Not all institutions are large enough to expand their main PACS storage to accommodate the constant stream of incoming multislice CT data sets. For smaller institutions, a miniPACS can provide cost-effective additional storage for thin-section volumetric CT data sets, according to researchers in Seoul.

Investigators at Seoul National University Hospital offloaded over 72% of their CT data and 32.8% of total data for all modalities from their main PACS to the miniPACS.

"Although volumetric data sets are larger, they are rarely retrieved by radiologists once they are interpreted, and they are often accessed by a limited number of users," said lead author Dr. Kyoung Ho Lee, a clinical instructor of diagnostic imaging at the hospital.

Lee and colleagues examined the effects of pushing thin-section volumetric data for every CT examination to the miniPACS instead of the main PACS.

Only thick-section reconstructed data sets, which are the images that radiologists often prefer reviewing, were pushed to the main PACS, Lee said.

During February 2004, 867 CT exams, which had been compressed and represented 26.8 GB of data, were stored in the main PACS. Of these, researchers stored volumetric data from 604 exams in the miniPACS, accounting for 78.1 GB of data.

Thin-section volumetric data sets were not constructed for the remaining 263 exams.

For all 867 data sets, investigators broke out the percentage of reconstruction data sets:

  • volumetric: 74.4%

  • thick axial: 15.9%

  • standardized 3D: 7%

  • 3D images added by radiologists: 2.3%

  • scan planning data sets: 0.5%

Just under a quarter of the examinations stored in the miniPACS were accessed at least once by a radiologist.

The researchers also studied the changes in cumulative data volume in the main PACS and miniPACS over a five-month period. Over this period, 1.48 TB of data were stored in the main PACS, with 278 GB of the data coming from CT exams.

Volumetric data sets made up 72.6% of these CT exams.
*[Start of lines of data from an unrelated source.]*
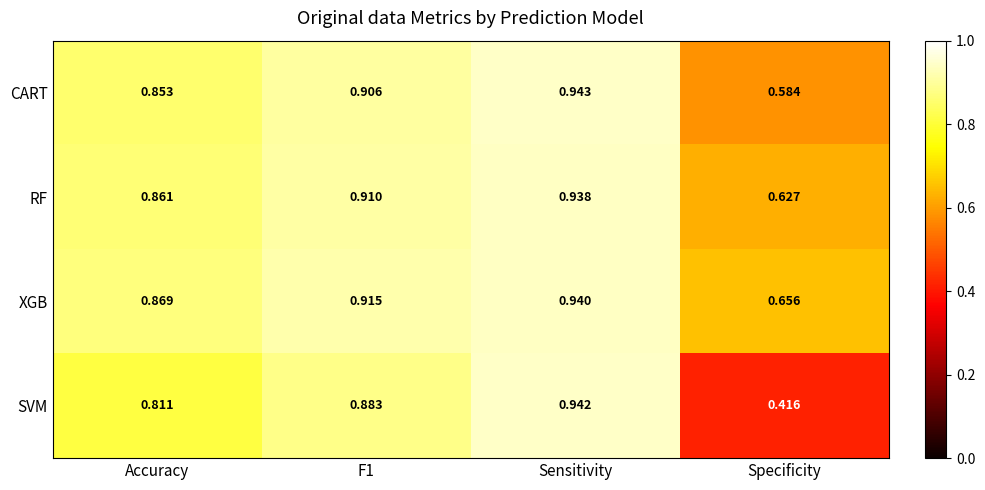

How many series are shown in this chart?

4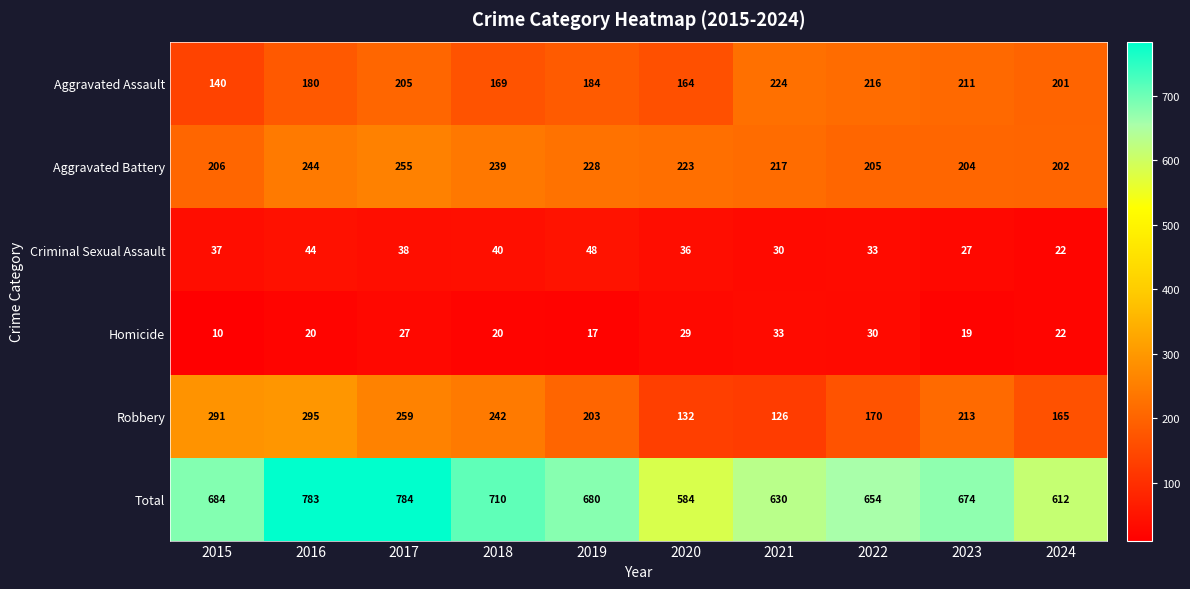

Where does the Aggravated Assault series first go above 201?

2017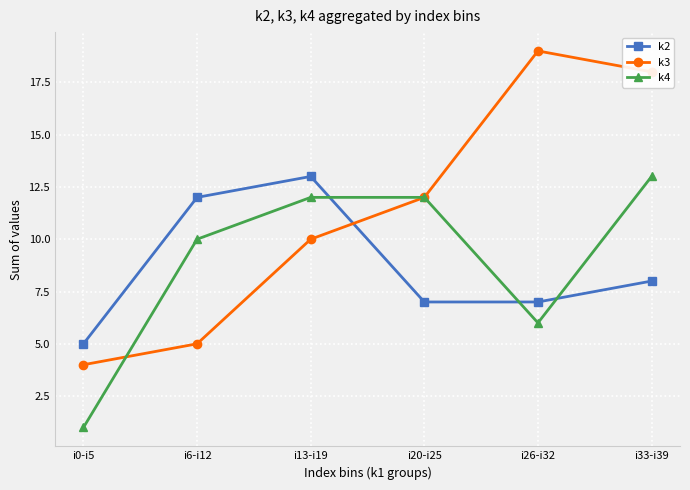

How many series are shown in this chart?

3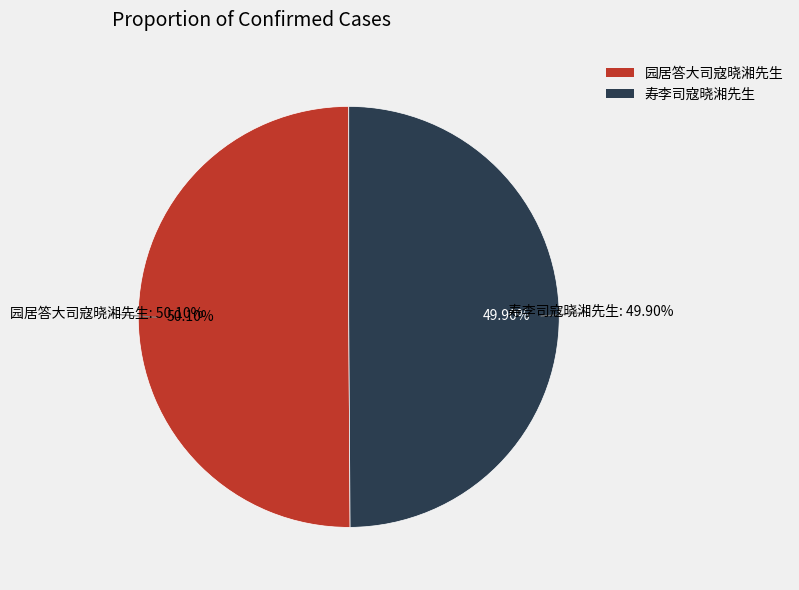

What percentage is the 园居答大司寇晓湘先生 slice, to the nearest percent?

50%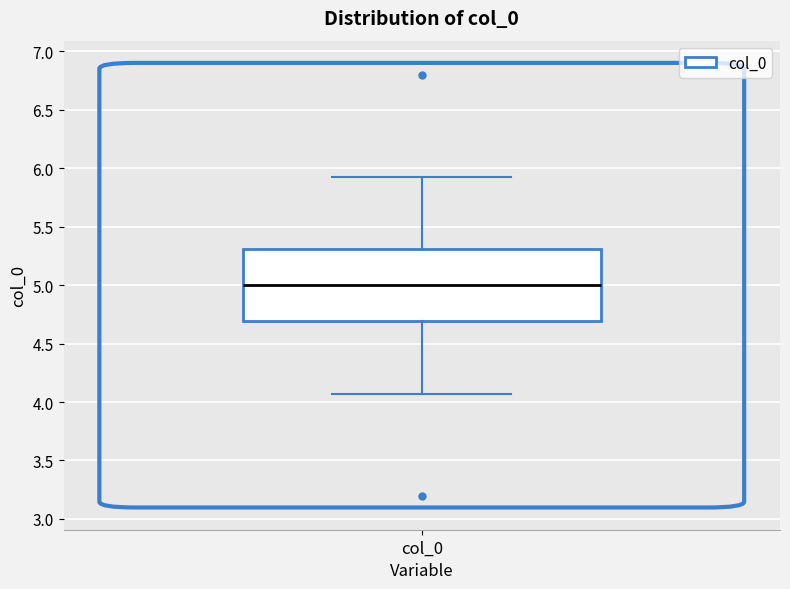

Where is the lower edge of the box for col_0 on the y-axis? The values are not printed on the chart, so give them approximately, as read against the axis.

4.70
They were successfully stored in the miniPACS, according to Lee.

After the five months, all data on the main PACS were kept online. For the miniPACS, 245 GB (representing 1892 exams) were kept online and 650 GB (5162 exams) were kept in nearline storage.

The 245 GB of data kept online for the miniPACS will eventually be moved onto digital linear tapes, which are less expensive then maintaining online storage on the main PACS, Lee said.